25 March 2014

Oxford Union Debate On Snowden: And Chris Hedges On Civil Disobedience

The Oxford Union Debate on the question "Is Edward Snowden a Hero?" is quite interesting, and I am glad that they have made the individual contributions available on youtube. I wish they had made it available as a whole piece, but this will have to do.

It was a formal debate, and so we see the usual rhetorical ploys here and there.  A Mr. Crowley, speaking against, tried to make the case that only history can pass a judgment on Mr. Snowden. He threw in a little fear, uncertainty and doubt as well. One can always argue that time is needed to make any decision, so it is a bit of a red herring and somewhat cheap, but nevertheless it was nicely done.

Of all the negative arguments,  Mr. Toobin makes the most representative and pertinent case, with the usual amount of diversions and rhetorical equivalences, which is basically what the US government takes as their perspective in this.  I believe those fellows interrupting him are the 'judges' of debates, who can push a bit on things that are unclear, which is a polite way of saying 'howlers.'  But I could be mistaken. 

I have never attended an Oxford debate, but I have visited there numerous times. I have a framed needlepoint framed, compliments of a talented relative, hanging in my study.  I sketched it from one on the kneelers in Newman's church, St. Mary's, that has the Oxford motto, Dominus Illuminatio Mea.  The Lord Is My Light.

The positive side of the question carried the day and quite well. I suggest you listen to all the presentations, as you may find others that you like more, and that offer insights for your own thought.  You can search for them using Google, and typing in search words like "Oxford Union Debate Snowden youtube videos" for example. You can also try the Oxford Union youtube channel which I have just found here.

I wanted also to highlight Mr. Hedges' presentation, because in it he speaks to the much broader and more interesting subject, that of civil disobedience which he calls 'moral courage.' At first it rankled a bit that he distinguished such courage from that shown on the battlefield, but then as I listened his point became clear. And as always, his speaking style and literary allusions are quite pleasant to hear.

I regret that the modern news in the US does not offer such interesting forums for discussion, instead staging 'debates' between two paid actors who merely yell at one another.

One thing that never came out explicitly in the debate, at least in the portions which I have read or heard so far, is the concept of natural law. There are the laws of a nation, and in terms of strict legality, things which are done there may be judged illegal or lawful, based on those laws.

But what happens when a country grossly violates human rights, for example, under the aegis of their laws? Are they protected? Are those who follow those laws merely following the law, or orders, if you will?

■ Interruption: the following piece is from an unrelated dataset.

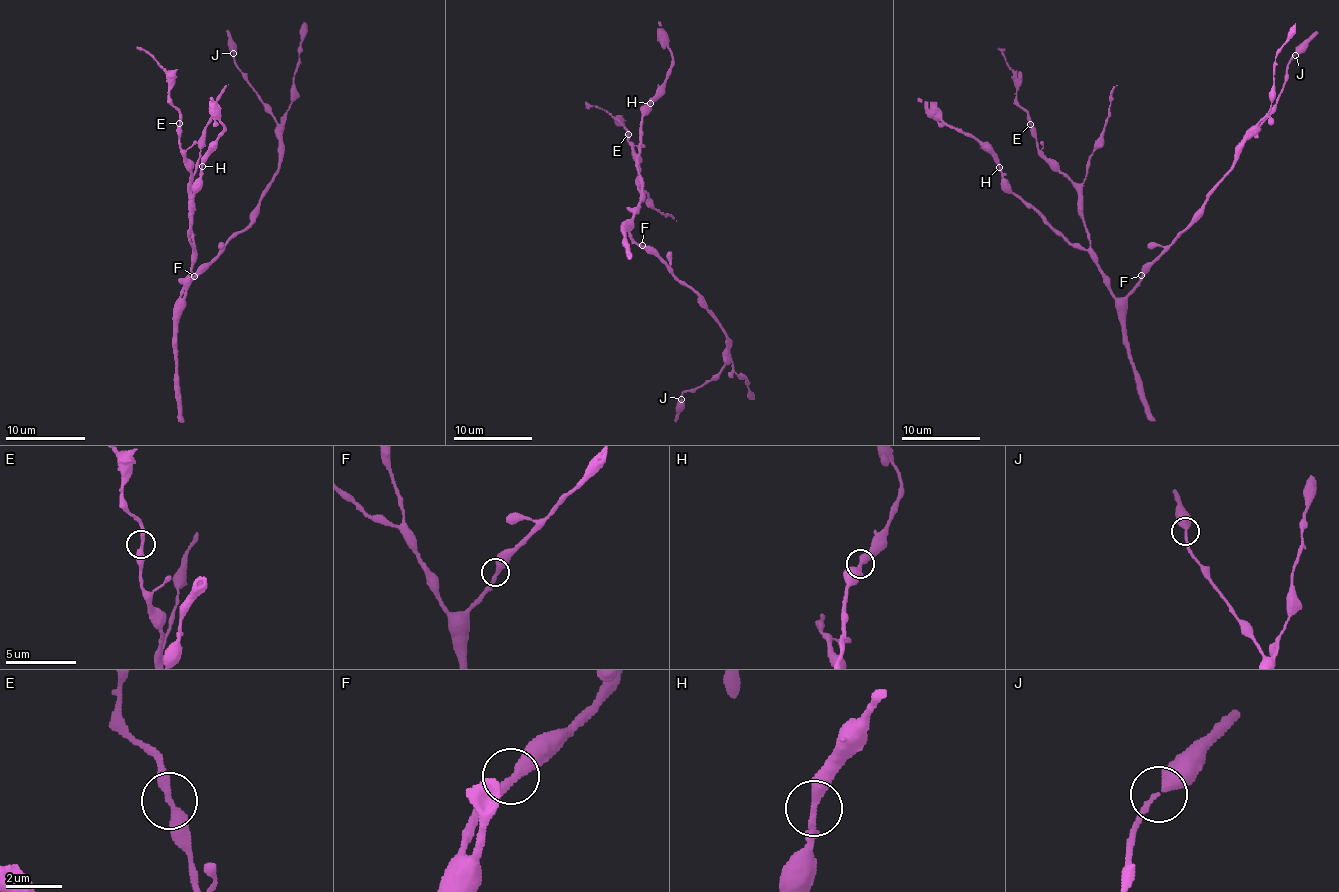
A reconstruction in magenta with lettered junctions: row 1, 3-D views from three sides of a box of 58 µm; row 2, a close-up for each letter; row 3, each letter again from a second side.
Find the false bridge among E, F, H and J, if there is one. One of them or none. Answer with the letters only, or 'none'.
none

Under the laws of the Reich, Sophie Scholl committed treason, judged by a lawful court, and was duly beheaded. A German lawyer emailed me some time ago and made that case quite forcefully. 

But those who did the judging and the beheading were later themselves convicted of a number of crimes, including crimes against humanity, and conspiracy to wage aggressive war among them, that were extra-legal to the Reich, and any written body of laws of which I am aware. They were judged guilty under the laws of what is moral, or the natural laws. It is the appeal to these overarching natural laws that Jefferson appealed when he wrote, "We hold these truths to be self-evident..."

It is an interesting concept. Martin Luther King directly attributes it to Divine Providence, in one of his most famous speeches which I almost never tire of excerpting, as I do in the last video below.  It is why he gave up his life, after all.

If we did not have a Constitution in the US, it might be necessary to engage in this discussion. But since the Constitution is quite clear on any number of these points, and the distribution of power, and oversight and transparency, and supremacy of individual rights, we need not worry perhaps.

Except for those who would hide and deceive and ride roughshod over what the narrowly legal mind and the flourish of rhetoric can consider just 'another piece of paper' when weighed on the expedient scales of the scheming mind, servile apathy, and the will to power.

I have just found Mr. Binney's presentation here.    Although it was dry, sometimes disjointed, and a bit technical, it was nevertheless interesting because he has quite a few of the facts and history of these programs at his fingertips through personal experience.

I thought Chris Huhne gave a nice summation for the proposition here. I include it because this meme that Snowden purposely fled to Moscow to live there is quite irritating. He was trapped there because the US yanked his passport, and through pressure even went so far as to stop an official flight carrying the Ecuadoran president in order to prevent his seeking asylum there. How obligingly forgetful and servile the presstitutes in the mainstream media can be when it suits.